Anyone can claim to live in the house that God built, but few can say so with more conviction than the Schrader family.
Thanks to Habitat for Humanity--and the manual labor of 16 clergy leaders from different religions and denominations throughout Ventura County--the Schraders will soon have a spacious three-bedroom home in Thousand Oaks.
The pastors, ministers and rabbis volunteered Wednesday to pound nails, shovel dirt and do other handiwork as part of Habitat for Humanity of Ventura County's first "All Clergy Work Day."
In addition to working together for a good cause, the old-fashioned barn-raising effort gave the religious leaders the opportunity to meet one another--and form lasting bonds.

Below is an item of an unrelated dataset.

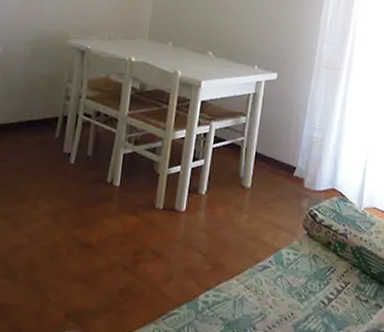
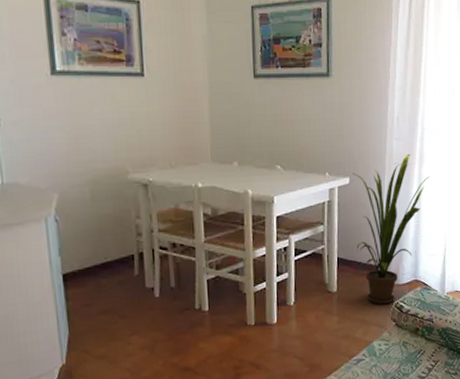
house plant: none [277,58,357,209] -> present [352,153,430,304]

"Us clergy tend to do things separate, but things like this help us connect," said Phyllis Tyler-Wayman, pastor of the Ventura College United Methodist Church. "This is a good way to build community at a time when people are busy with cars and computers.

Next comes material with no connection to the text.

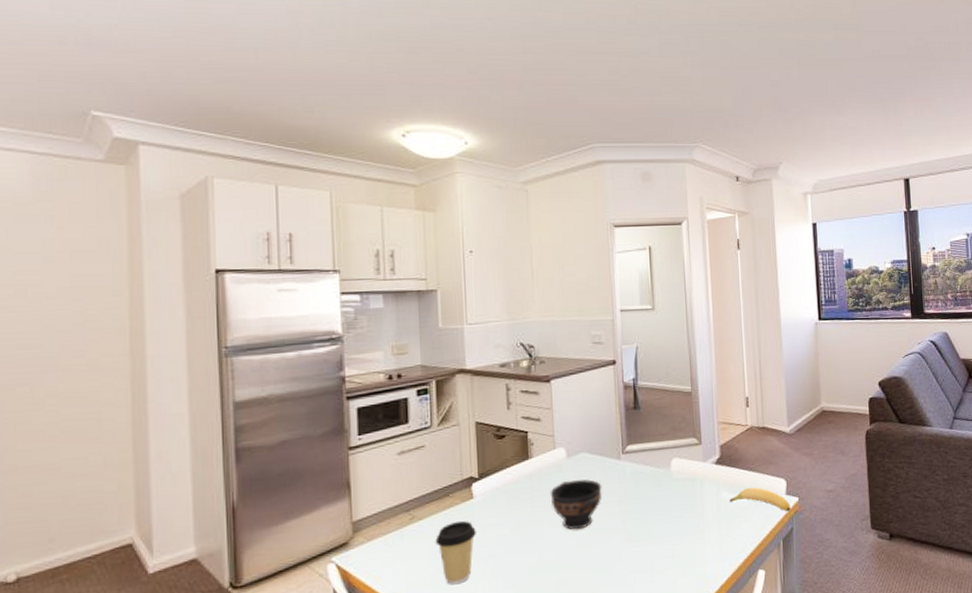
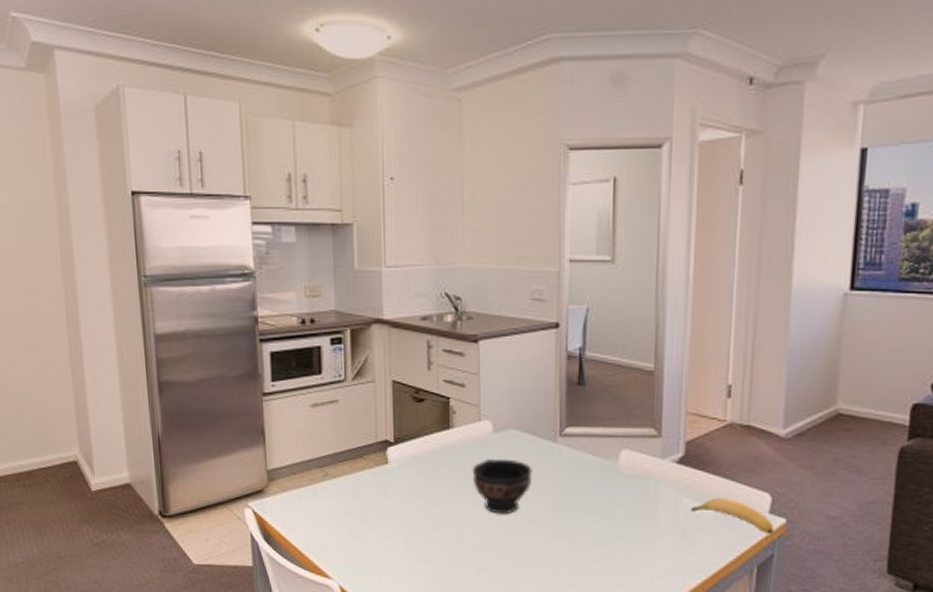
coffee cup: present [435,520,476,585] -> none [348,485,390,550]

"Sometimes the clergy do a lot of intangible things, but this is physical labor," she added, taking a break from treating wood with a flame-retardant mixture. "This is concrete. We can see the results right away."
The event also gave the clergy a first-hand look at what Habitat for Humanity--a nonprofit effort gaining momentum in Ventura County--is all about.
"I heard it was a good-paying job," quipped Dennis Merritt, a minister at the Simi Valley Religious Science Center for Positive Living, nursing a badly blistered thumb from a morning of shoveling. "Other than lending a hand, this gives us a chance to see what Habitat for Humanity does so we can share it with our congregations."
Austin Coe, the local church relations chairman for Habitat for Humanity, came up with the idea of a clergy work day for Ventura County after reading about a similar event in a national newsletter. The response was so great that Habitat for Humanity is now planning another clergy work day May 22 in Oak View.
Sipping a Mountain Dew in the shade after a hard, sweaty morning, Bill Hendren, retired pastor of the Church of the Foothills in Ventura, said he felt good about his contribution to the Schrader family's life.
Just then, Debbie Schrader came by with a white tablecloth, asking Hendren and the other clergy to add their signatures for her, her husband and their three daughters to remember fondly during their future dinners.
"This is so great," said Schrader, a Thousand Oaks resident. "We've tried every [affordable] housing lottery that's come up in the past five years, and we've always come up empty. Now we're finally going to have a house of our own."